**Work required:** The required output is all lines below that contain the word "fill".
# # # # #
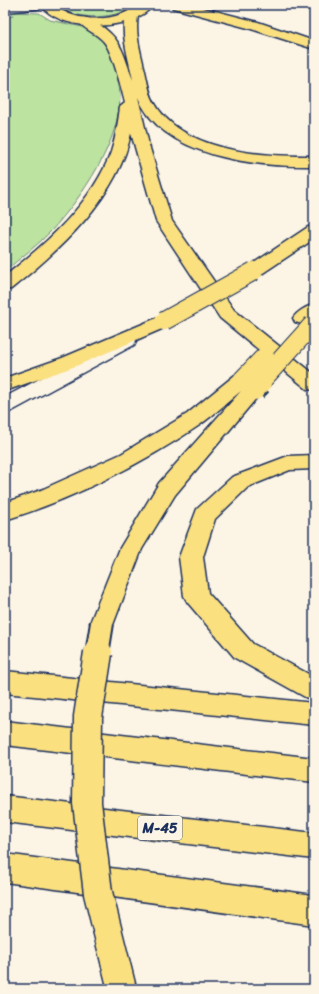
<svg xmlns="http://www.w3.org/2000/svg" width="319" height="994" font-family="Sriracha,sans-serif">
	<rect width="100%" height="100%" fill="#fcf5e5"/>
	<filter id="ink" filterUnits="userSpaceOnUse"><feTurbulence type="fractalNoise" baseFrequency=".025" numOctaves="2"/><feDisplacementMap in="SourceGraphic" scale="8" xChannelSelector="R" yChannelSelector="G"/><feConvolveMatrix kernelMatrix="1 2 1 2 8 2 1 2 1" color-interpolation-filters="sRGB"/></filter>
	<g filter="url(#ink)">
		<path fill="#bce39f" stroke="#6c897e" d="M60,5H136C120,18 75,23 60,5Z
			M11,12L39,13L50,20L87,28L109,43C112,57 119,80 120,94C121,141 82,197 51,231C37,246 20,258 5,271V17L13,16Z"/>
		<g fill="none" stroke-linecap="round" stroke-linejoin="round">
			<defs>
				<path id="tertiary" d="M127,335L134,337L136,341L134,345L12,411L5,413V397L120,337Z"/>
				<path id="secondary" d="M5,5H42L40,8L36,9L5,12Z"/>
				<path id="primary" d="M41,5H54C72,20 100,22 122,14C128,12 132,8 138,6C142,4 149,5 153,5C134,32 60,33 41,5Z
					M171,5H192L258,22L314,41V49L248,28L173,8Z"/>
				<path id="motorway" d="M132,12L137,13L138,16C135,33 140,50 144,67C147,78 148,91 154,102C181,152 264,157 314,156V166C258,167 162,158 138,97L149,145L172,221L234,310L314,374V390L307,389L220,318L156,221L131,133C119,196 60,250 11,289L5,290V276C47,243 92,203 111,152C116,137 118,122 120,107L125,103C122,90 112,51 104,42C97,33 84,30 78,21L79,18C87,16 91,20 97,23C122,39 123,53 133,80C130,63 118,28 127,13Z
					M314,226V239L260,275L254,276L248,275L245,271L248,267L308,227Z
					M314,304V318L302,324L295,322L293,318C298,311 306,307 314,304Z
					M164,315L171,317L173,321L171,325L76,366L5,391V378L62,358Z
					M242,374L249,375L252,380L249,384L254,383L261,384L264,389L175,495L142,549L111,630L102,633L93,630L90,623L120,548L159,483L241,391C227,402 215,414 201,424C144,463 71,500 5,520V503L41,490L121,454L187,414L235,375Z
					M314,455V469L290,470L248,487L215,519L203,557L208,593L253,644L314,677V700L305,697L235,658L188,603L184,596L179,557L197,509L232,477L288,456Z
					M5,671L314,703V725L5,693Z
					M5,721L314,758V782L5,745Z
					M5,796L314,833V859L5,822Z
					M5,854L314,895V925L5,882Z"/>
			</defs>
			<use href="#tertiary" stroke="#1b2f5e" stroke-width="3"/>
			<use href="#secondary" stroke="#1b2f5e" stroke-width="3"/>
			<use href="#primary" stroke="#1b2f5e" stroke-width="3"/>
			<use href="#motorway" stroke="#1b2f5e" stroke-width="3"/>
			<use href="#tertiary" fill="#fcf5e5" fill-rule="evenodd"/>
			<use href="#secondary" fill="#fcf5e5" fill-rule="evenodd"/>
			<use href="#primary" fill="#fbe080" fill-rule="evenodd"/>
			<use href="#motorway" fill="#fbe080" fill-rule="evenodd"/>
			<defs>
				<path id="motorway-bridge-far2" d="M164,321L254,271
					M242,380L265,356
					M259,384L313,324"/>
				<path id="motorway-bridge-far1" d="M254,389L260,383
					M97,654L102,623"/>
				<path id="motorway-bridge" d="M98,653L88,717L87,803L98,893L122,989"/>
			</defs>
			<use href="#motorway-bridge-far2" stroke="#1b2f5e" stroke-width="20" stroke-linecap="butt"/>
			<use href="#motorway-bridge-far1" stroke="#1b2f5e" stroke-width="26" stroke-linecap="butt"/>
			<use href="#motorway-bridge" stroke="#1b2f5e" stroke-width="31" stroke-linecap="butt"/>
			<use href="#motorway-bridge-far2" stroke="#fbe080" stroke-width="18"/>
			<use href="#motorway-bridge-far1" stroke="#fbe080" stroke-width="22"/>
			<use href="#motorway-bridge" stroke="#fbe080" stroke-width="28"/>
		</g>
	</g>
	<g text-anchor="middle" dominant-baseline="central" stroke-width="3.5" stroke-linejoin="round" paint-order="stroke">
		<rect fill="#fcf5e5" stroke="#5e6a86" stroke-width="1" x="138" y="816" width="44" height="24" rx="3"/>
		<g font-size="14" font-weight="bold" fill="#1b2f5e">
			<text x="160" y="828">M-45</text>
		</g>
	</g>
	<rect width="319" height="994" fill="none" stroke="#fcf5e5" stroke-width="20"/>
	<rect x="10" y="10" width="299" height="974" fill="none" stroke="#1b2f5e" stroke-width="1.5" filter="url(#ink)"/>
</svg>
# # # # #
**Answer box:**
	<rect width="100%" height="100%" fill="#fcf5e5"/>
		<path fill="#bce39f" stroke="#6c897e" d="M60,5H136C120,18 75,23 60,5Z
		<g fill="none" stroke-linecap="round" stroke-linejoin="round">
			<use href="#tertiary" fill="#fcf5e5" fill-rule="evenodd"/>
			<use href="#secondary" fill="#fcf5e5" fill-rule="evenodd"/>
			<use href="#primary" fill="#fbe080" fill-rule="evenodd"/>
			<use href="#motorway" fill="#fbe080" fill-rule="evenodd"/>
		<rect fill="#fcf5e5" stroke="#5e6a86" stroke-width="1" x="138" y="816" width="44" height="24" rx="3"/>
		<g font-size="14" font-weight="bold" fill="#1b2f5e">
	<rect width="319" height="994" fill="none" stroke="#fcf5e5" stroke-width="20"/>
	<rect x="10" y="10" width="299" height="974" fill="none" stroke="#1b2f5e" stroke-width="1.5" filter="url(#ink)"/>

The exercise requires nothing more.